## Reading text:
Roots are objects declared to the MPS by the client process as being a-priori alive. The purpose of tracing is to discover objects which aren't referenced by transitive closure from the roots and recycle the memory they occupy.

The MPS supports various kinds of roots. In particular, a thread can be declared as a root, in which case its stack and registers are scanned during a collection.

Roots have "grey" and "summary" fields just like segments, and may be protected from reads and writes by the mutator using the same rules. However, roots are never white for any trace, since their purpose is to be alive.

6.7. Five phase collection

The Tracer runs each trace through five phases designed to allow pools to co-operate in the same trace even though they may implement very different kinds of garbage collection.

6.7.1. Phase 1: Condemn

The set of objects we want to try to recycle, the condemned set is identified and a newly allocated trace is added to the white trace set for the segments containing them.

At this stage, all segments containing any references (even the white ones) are assumed to be grey for the trace, because we don't know whether they contain references to objects in the white set. The roots are made grey for the trace, because they are a-priori alive. The mutator is also assumed to be grey for the trace, because it has had access to all this grey data. Thus we start out with a valid initial reference partition (see section 6.1, "Reference partitions").

We then use any existing reference partitions to reduce the number of grey segments for the trace as much as possible, using this rule: Let P be the set of reference partitions whose white sets are supersets of the new white set. Any node which is in the union of the black sets of P cannot refer to any member of the new white set, and so is also black with respect to it.

## What is expected:
According to the passage on tracing, what is made or assumed grey for a new trace at the start of the condemn phase? List each one.

## Information provided:
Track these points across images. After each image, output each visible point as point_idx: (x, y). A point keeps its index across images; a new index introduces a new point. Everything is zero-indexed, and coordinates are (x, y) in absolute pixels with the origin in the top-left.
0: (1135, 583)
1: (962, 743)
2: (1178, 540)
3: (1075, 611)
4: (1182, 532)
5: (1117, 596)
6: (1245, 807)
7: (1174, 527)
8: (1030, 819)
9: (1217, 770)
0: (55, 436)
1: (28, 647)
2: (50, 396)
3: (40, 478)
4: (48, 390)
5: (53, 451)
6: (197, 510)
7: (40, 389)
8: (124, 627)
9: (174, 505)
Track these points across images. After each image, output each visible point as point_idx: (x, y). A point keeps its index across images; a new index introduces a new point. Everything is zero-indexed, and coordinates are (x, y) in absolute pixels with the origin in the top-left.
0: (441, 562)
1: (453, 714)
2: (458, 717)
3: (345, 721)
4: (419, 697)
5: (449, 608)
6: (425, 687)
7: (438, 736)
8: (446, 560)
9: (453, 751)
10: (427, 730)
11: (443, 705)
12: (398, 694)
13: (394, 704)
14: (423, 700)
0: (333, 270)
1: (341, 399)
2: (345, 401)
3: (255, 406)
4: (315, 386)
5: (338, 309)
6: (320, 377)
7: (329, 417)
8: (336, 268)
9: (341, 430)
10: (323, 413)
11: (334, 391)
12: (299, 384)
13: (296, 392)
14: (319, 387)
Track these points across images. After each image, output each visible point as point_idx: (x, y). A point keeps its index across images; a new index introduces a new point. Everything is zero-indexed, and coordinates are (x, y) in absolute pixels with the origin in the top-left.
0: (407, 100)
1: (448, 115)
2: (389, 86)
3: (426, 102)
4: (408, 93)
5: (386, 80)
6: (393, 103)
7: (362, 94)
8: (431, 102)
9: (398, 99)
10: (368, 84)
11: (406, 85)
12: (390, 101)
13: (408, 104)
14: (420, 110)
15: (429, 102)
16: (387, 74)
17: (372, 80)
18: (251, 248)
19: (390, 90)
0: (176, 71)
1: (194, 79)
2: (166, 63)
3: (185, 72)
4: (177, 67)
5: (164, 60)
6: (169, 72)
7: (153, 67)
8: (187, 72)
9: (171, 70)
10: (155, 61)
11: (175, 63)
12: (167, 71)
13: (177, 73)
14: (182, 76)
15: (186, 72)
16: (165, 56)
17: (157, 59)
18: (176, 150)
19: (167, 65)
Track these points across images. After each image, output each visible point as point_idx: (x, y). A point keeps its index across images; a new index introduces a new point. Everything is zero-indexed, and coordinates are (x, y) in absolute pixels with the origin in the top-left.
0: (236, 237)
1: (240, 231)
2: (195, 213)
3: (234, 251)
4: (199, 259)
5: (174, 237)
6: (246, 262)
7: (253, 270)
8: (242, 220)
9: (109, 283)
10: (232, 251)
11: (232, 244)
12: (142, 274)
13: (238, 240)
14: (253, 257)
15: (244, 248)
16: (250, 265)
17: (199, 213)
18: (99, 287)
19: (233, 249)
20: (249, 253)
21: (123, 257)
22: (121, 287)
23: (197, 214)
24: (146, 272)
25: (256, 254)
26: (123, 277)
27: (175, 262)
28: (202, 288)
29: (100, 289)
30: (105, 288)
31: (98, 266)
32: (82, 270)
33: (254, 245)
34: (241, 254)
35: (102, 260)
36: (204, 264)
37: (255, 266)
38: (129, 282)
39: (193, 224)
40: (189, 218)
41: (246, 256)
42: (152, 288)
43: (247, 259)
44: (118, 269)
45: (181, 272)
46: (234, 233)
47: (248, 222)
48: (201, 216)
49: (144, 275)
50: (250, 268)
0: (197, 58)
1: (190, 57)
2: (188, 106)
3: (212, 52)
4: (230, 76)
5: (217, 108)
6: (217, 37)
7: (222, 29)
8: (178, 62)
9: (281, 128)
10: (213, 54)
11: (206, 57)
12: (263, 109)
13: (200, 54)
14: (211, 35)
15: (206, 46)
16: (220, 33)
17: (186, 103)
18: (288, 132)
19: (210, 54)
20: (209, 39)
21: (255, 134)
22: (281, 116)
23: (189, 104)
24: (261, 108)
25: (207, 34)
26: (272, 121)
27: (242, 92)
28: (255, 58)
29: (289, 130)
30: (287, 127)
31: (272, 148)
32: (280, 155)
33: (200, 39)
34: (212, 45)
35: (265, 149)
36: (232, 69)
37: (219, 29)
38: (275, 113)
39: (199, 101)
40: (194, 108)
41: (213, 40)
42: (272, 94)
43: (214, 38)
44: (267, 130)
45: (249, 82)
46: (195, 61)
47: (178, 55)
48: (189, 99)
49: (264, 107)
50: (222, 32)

## Task result:
- All segments containing any references, including the white ones
- The roots
- The mutator